— START Available records —

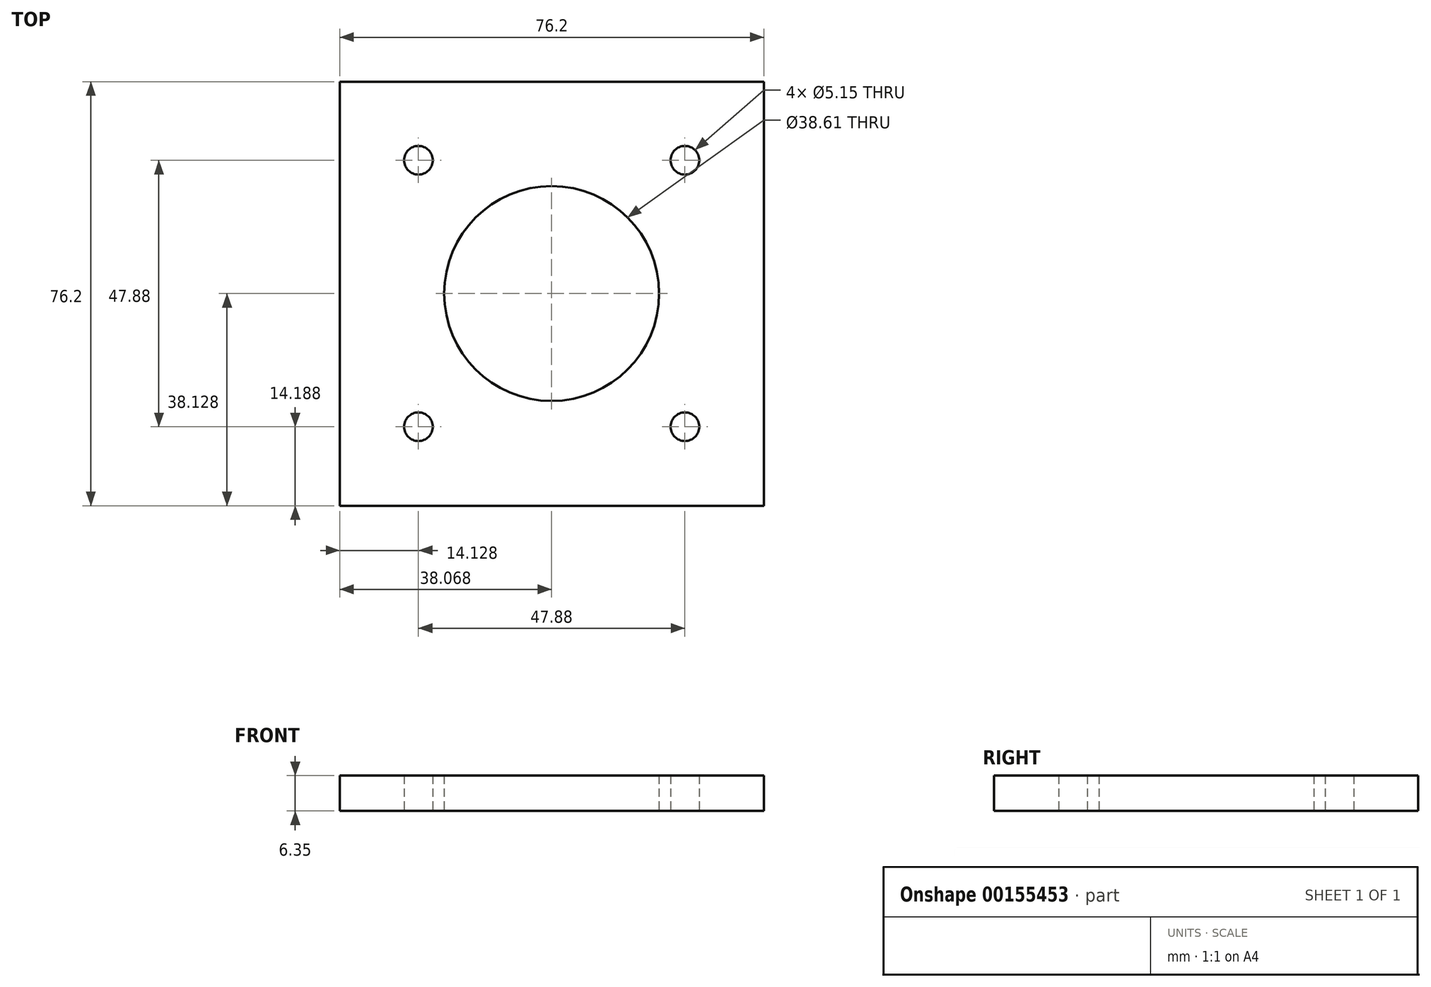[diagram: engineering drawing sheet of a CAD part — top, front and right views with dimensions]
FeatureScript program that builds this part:
annotation { "Feature Type Name" : "Feature", "Feature Type Description" : "" }
export const myFeature = defineFeature(function(context is Context, id is Id, definition is map)
    precondition{}
    {
        {
            var Q0;
            Q0=qCreatedBy(makeId("Top.planeOp"),FACE);
            var sketch = newSketch(context, id + "F0", { "sketchPlane" : qUnion([Q0])});
            skCircle(sketch, "E0.0", {"center": v(-23.97, -23.91) * mm, "radius": 2.57 * mm});
            skCircle(sketch, "E1.0", {"center": v(-23.97, 23.97) * mm, "radius": 2.57 * mm});
            skCircle(sketch, "E2.0", {"center": v(23.9, 23.97) * mm, "radius": 2.57 * mm});
            skCircle(sketch, "E3.0", {"center": v(23.9, -23.91) * mm, "radius": 2.57 * mm});
            skCircle(sketch, "E4.0", {"center": v(-0.03, 0.03) * mm, "radius": 19.3 * mm});
            skLineSegment(sketch, "E5.bottom", {"start": v(-38.1, 38.1) * mm, "end": v(38.1, 38.1) * mm});
            skLineSegment(sketch, "E5.top", {"start": v(-38.1, -38.1) * mm, "end": v(38.1, -38.1) * mm});
            skLineSegment(sketch, "E5.left", {"start": v(-38.1, 38.1) * mm, "end": v(-38.1, -38.1) * mm});
            skLineSegment(sketch, "E5.right", {"start": v(38.1, 38.1) * mm, "end": v(38.1, -38.1) * mm});
            skSolve(sketch);
        }
        {
            var Q0;
            Q0 = qSketchRegion(id + "F0", true);
            extrude(context, id + "F1", {"entities" : qUnion([Q0]), "depth" : 6.35 * mm});
        }
    });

— END Available records —

*Exercise objective*
Reproduce the lines above word for word, omitting the picture.

*Response for this exercise*
[diagram: engineering drawing sheet of a CAD part — top, front and right views with dimensions]
FeatureScript program that builds this part:
annotation { "Feature Type Name" : "Feature", "Feature Type Description" : "" }
export const myFeature = defineFeature(function(context is Context, id is Id, definition is map)
    precondition{}
    {
        {
            var Q0;
            Q0=qCreatedBy(makeId("Top.planeOp"),FACE);
            var sketch = newSketch(context, id + "F0", { "sketchPlane" : qUnion([Q0])});
            skCircle(sketch, "E0.0", {"center": v(-23.97, -23.91) * mm, "radius": 2.57 * mm});
            skCircle(sketch, "E1.0", {"center": v(-23.97, 23.97) * mm, "radius": 2.57 * mm});
            skCircle(sketch, "E2.0", {"center": v(23.9, 23.97) * mm, "radius": 2.57 * mm});
            skCircle(sketch, "E3.0", {"center": v(23.9, -23.91) * mm, "radius": 2.57 * mm});
            skCircle(sketch, "E4.0", {"center": v(-0.03, 0.03) * mm, "radius": 19.3 * mm});
            skLineSegment(sketch, "E5.bottom", {"start": v(-38.1, 38.1) * mm, "end": v(38.1, 38.1) * mm});
            skLineSegment(sketch, "E5.top", {"start": v(-38.1, -38.1) * mm, "end": v(38.1, -38.1) * mm});
            skLineSegment(sketch, "E5.left", {"start": v(-38.1, 38.1) * mm, "end": v(-38.1, -38.1) * mm});
            skLineSegment(sketch, "E5.right", {"start": v(38.1, 38.1) * mm, "end": v(38.1, -38.1) * mm});
            skSolve(sketch);
        }
        {
            var Q0;
            Q0 = qSketchRegion(id + "F0", true);
            extrude(context, id + "F1", {"entities" : qUnion([Q0]), "depth" : 6.35 * mm});
        }
    });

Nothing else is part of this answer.